Kami hanya berbalas senyum, sepanjang jalan menuju bangunan yang tidak jauh dari altar tanpa banyak bicara. Aku berjalan tepat di belakangnya. Mengikuti langkahnnya yang tidak cepat juga tidak lambat. Aroma parfum yang belum akrab, mengajak berkenalan hidungku dengan lembut.
Tidak lama, sampai di sebuah bangunan dengan tiga lantai. Naik ke lantai dua, ia membawaku masuk ke sebuah ruangan. Dengan beberapa komputer, berkas-berkas, dan foto-foto Pastor atau sering disebut Romo. Â Setelah selesai membantu merapikan beberapa barang bawaan, langit semakin gelap dan sepertinya lebih baik segera undur diri untuk pulang.
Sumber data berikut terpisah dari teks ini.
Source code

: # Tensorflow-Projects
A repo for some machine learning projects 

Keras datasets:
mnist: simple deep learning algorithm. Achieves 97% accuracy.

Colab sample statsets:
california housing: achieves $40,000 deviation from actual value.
"Kalau begitu, saya pulang dulu."
"Oh, iya. Makasih, mas." Belum juga membuka pintu, hujan tiba lebih dulu. Cukup deras. Menahanku.
"Di sini dulu saja, mas. Tunggu sampai terang."
Lagi, kami berbalas senyum dan aku duduk kembali. Melihat sekeliling ruangan, dan ia membawakanku sebotol minuman yang diambilnya dari dalam lemari pendingin di sudut ruangan.
"Maaf, mas. Seadanya." Tawarnya diiring senyum yang tidak bisa ditawar apapun.
"Malah ngerepotin. Makasih, mbak."
Aku melempar pertanyaan basa-basi mencoba memecah keadaan yang lebih dingin dari hujan di luar. "Mbak udah lama kerja di sini?"